Task item
Find every line in the records below that contains the word "text", and copy each such line.

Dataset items
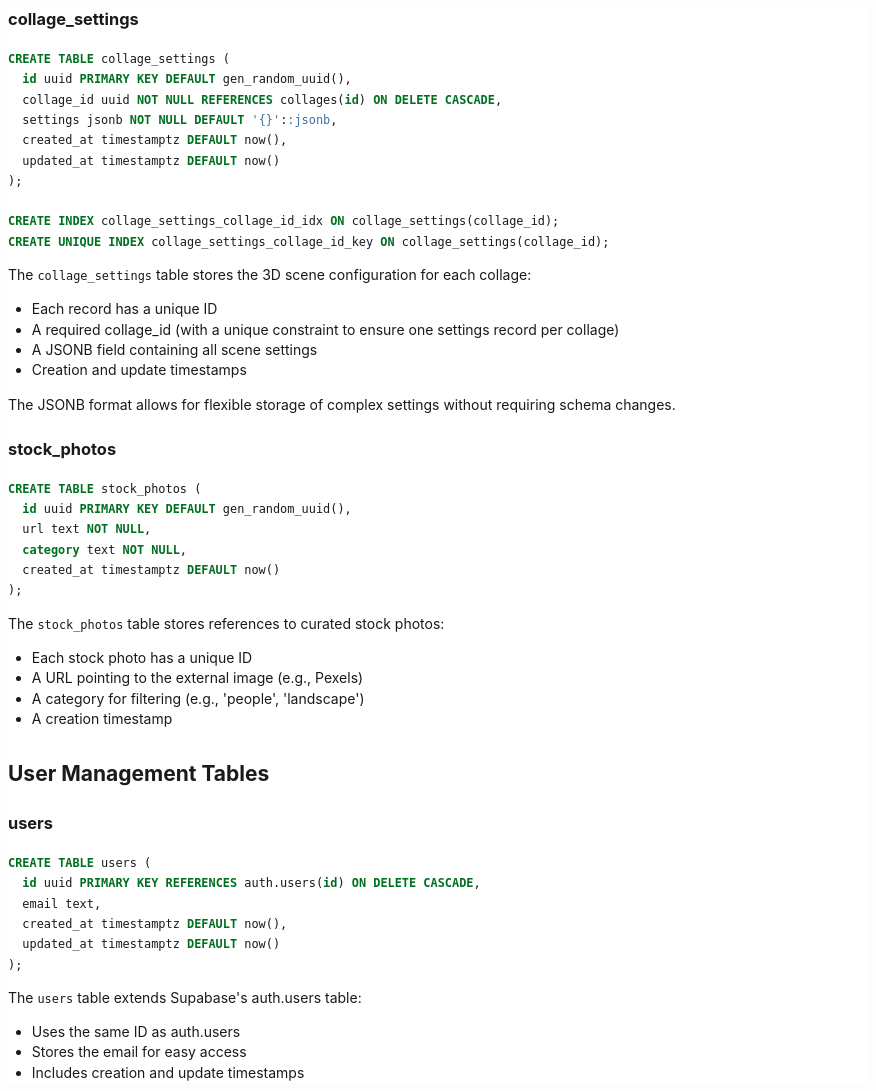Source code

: ### collage_settings

```sql
CREATE TABLE collage_settings (
  id uuid PRIMARY KEY DEFAULT gen_random_uuid(),
  collage_id uuid NOT NULL REFERENCES collages(id) ON DELETE CASCADE,
  settings jsonb NOT NULL DEFAULT '{}'::jsonb,
  created_at timestamptz DEFAULT now(),
  updated_at timestamptz DEFAULT now()
);

CREATE INDEX collage_settings_collage_id_idx ON collage_settings(collage_id);
CREATE UNIQUE INDEX collage_settings_collage_id_key ON collage_settings(collage_id);
```

The `collage_settings` table stores the 3D scene configuration for each collage:
- Each record has a unique ID
- A required collage_id (with a unique constraint to ensure one settings record per collage)
- A JSONB field containing all scene settings
- Creation and update timestamps

The JSONB format allows for flexible storage of complex settings without requiring schema changes.

### stock_photos

```sql
CREATE TABLE stock_photos (
  id uuid PRIMARY KEY DEFAULT gen_random_uuid(),
  url text NOT NULL,
  category text NOT NULL,
  created_at timestamptz DEFAULT now()
);
```

The `stock_photos` table stores references to curated stock photos:
- Each stock photo has a unique ID
- A URL pointing to the external image (e.g., Pexels)
- A category for filtering (e.g., 'people', 'landscape')
- A creation timestamp

## User Management Tables

### users

```sql
CREATE TABLE users (
  id uuid PRIMARY KEY REFERENCES auth.users(id) ON DELETE CASCADE,
  email text,
  created_at timestamptz DEFAULT now(),
  updated_at timestamptz DEFAULT now()
);
```

The `users` table extends Supabase's auth.users table:
- Uses the same ID as auth.users
- Stores the email for easy access
- Includes creation and update timestamps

Solution to the problem
  url text NOT NULL,
  category text NOT NULL,
  email text,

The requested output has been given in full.